Другими словами, министр финансов — кто бы сомневался — остался «господином Нет»: жесткая денежная политика — конечно, но это к ЦБ, фискальные же послабления невозможны, расходы будут сокращаться. Но так как социальные и военные расходы в силу разных причин признаются важнейшими, сокращение в первую очередь как раз и коснется тех расходов, которые вполне могли бы оказаться полезными для экономики. Именно на это обратил внимание, выступая на форуме, глава РЖД Владимир Якунин. «Я слышу слова, которые произносит министр финансов, который говорит, что только один инструмент известен — сокращение государственных расходов. Он не говорит, какие расходы нужно сокращать, но точно за счет сокращения зарплат бюджетников и административных расходов аппарата каких-то больших денег не найдешь», — прокомментировал он выступление Антона Силуанова. «Поэтому если опять возникнет идея сокращения расходов именно на развитие, именно на модернизацию, именно на инновации, то я думаю, что мы будем свидетелями еще большего усугубления экономической и политической ситуации в стране», — предупредил Владимир Якунин.
Отмеченное противоречие, главными сторонами которого являются Минфин и Минэкономразвития, однако, не чисто межведомственное. В правительстве не случайно так легко говорят об «успешном» прохождении кризиса 2009 года, «забывая» о том, что российский ВВП тогда рухнул на 7,8%. Бюджет действительно прошел его достаточно легко благодаря нефтяным заначкам, были проиндексированы пенсии и сохранены социальные расходы. Однако больше «путать» бюджет с экономикой не получится. В кризис, начинающийся в 2015 году, бюджет рискует пострадать больше экономики — об этом «позаботятся» нефтяные цены при уже в значительной мере потраченных резервах.
Те же и Акакий Акакиевич
Но все равно гораздо интереснее вторая линия противоречий. На этот раз между Алексеем Улюкаевым и Алексеем Кудриным. Кудрин по традиции был модератором форума. Свою позицию он выразил в предшествующих форуму публикациях в ряде СМИ.

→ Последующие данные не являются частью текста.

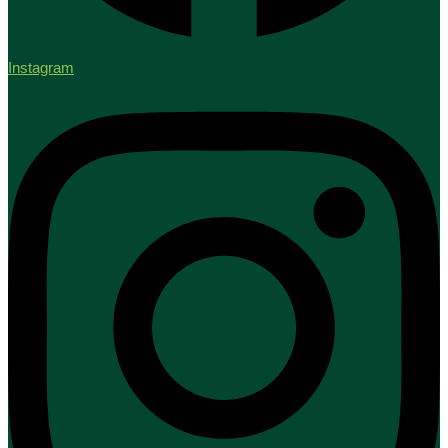
Instagram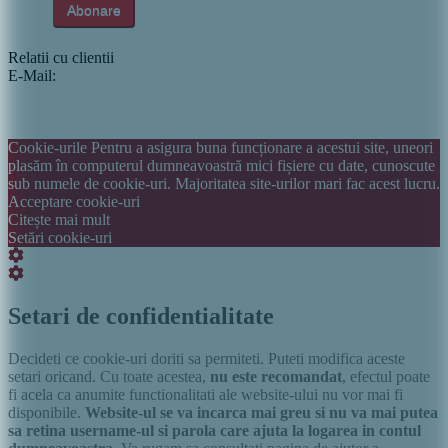
Relatii cu clientii
E-Mail:
info@italiastar.ro
Newsletter
Cataloage si brosuri
Termeni si conditii
Politica de confidentialitate
Cookie-urile Pentru a asigura buna funcționare a acestui site, uneori
plasăm în computerul dumneavoastră mici fișiere cu date, cunoscute
sub numele de cookie-uri. Majoritatea site-urilor mari fac acest lucru.
Acceptare cookie-uri
Citește mai mult
Setări cookie-uri
Setări
cookie
Setări
box
cookie
box
Setari de confidentialitate
Decideti ce cookie-uri doriti sa permiteti. Puteti modifica aceste
setari oricand. Cu toate acestea,
nu este recomandat
, efectul poate
fi acela ca anumite functionalitati ale website-ului nu vor mai fi
disponibile.
Website-ul se va incarca mai greu si nu va mai putea
sa retina username-ul si parola care ajuta la logarea in contul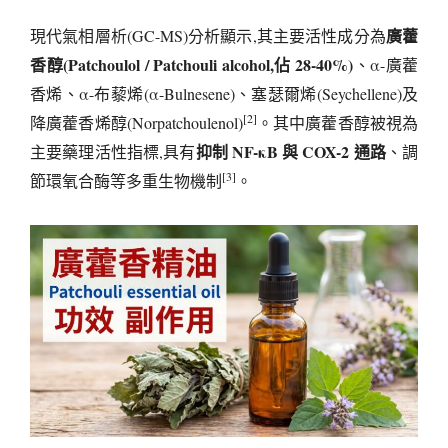
廣藿
現代氣相層析(GC-MS)分析顯示,其主要活性成分為
香醇(Patchoulol / Patchouli alcohol,佔 28-40%)
、α-廣藿
香烯、α-布藜烯(α-Bulnesene)、塞瑟爾烯(Seychellene)及
[2]
降廣藿香烯醇(Norpatchoulenol)
。其中廣藿香醇被視為
抑制 NF-κB 與 COX-2 通路
主要藥理活性指標,具有
、調
[3]
節環氧合酶等多重生物機制
。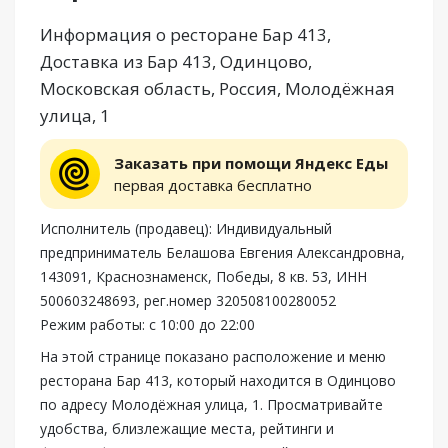
Информация о ресторане Бар 413,
Доставка из Бар 413, Одинцово,
Московская область, Россия, Молодёжная
улица, 1
Заказать при помощи Яндекс Еды
первая доставка бесплатно
Исполнитель (продавец): Индивидуальный
предприниматель Белашова Евгения Александровна,
143091, Краснознаменск, Победы, 8 кв. 53, ИНН
500603248693, рег.номер 320508100280052
Режим работы: с 10:00 до 22:00
На этой странице показано расположение и меню
ресторана Бар 413, который находится в Одинцово
по адресу Молодёжная улица, 1. Просматривайте
удобства, близлежащие места, рейтинги и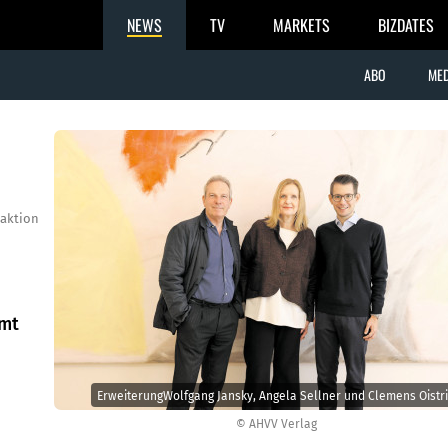
NEWS
TV
MARKETS
BIZDATES
ABO
MED
aktion
mmt
ErweiterungWolfgang Jansky, Angela Sellner und ­Clemens Oistri
© AHVV Verlag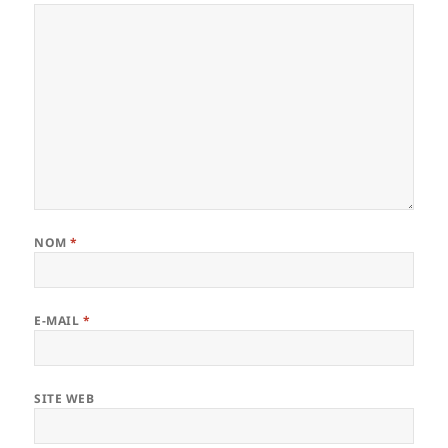
NOM
*
E-MAIL
*
SITE WEB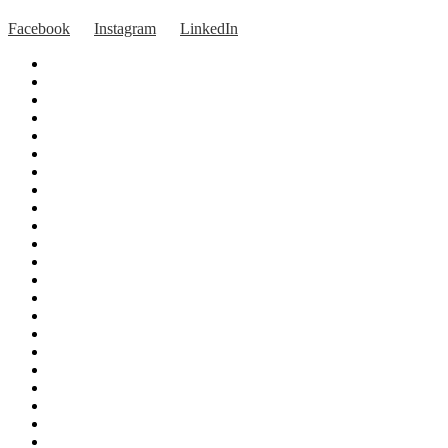
Facebook
Instagram
LinkedIn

Напомним, по Кудрину, дилемма, перед которой стоит сегодня Россия, это или изоляционизм, открывающий прямую дорогу к «развитию» по северокорейскому образцу, или выход из изоляции путем активных действий, нацеленных на снятие санкций, причем Кудрин подчеркивает, что, так как Крым останется российским, полностью санкции с России сняты не будут. Но приоритет — борьба за их ослабление.
Улюкаев же на форуме утверждал иное. «Наверное, нам нет необходимости в своих действиях в области экономической политики акцентироваться на тех факторах, которые находятся вне нашей юрисдикции, вне нашей сферы действия», — казалось бы, совершенно бесспорное заявление. И вот его продолжение: «Наша политика, наши меры должны быть не эластичными относительно внешних факторов, а больше ориентироваться на те глубинные проблемы — структурные, институциональные, циклические, — с которыми мы сталкиваемся не только сейчас, но и прежде».
Не придерешься: давайте каждый добиваться максимального результата на своем участке. Замечательно. Но ведь не получается! И не получится. И дело не только в недостатке рвения или квалификации. Сколько правительство улучшает инвестиционный климат? Десятилетия. Результаты, конечно, есть, но прорывов нет. Почему?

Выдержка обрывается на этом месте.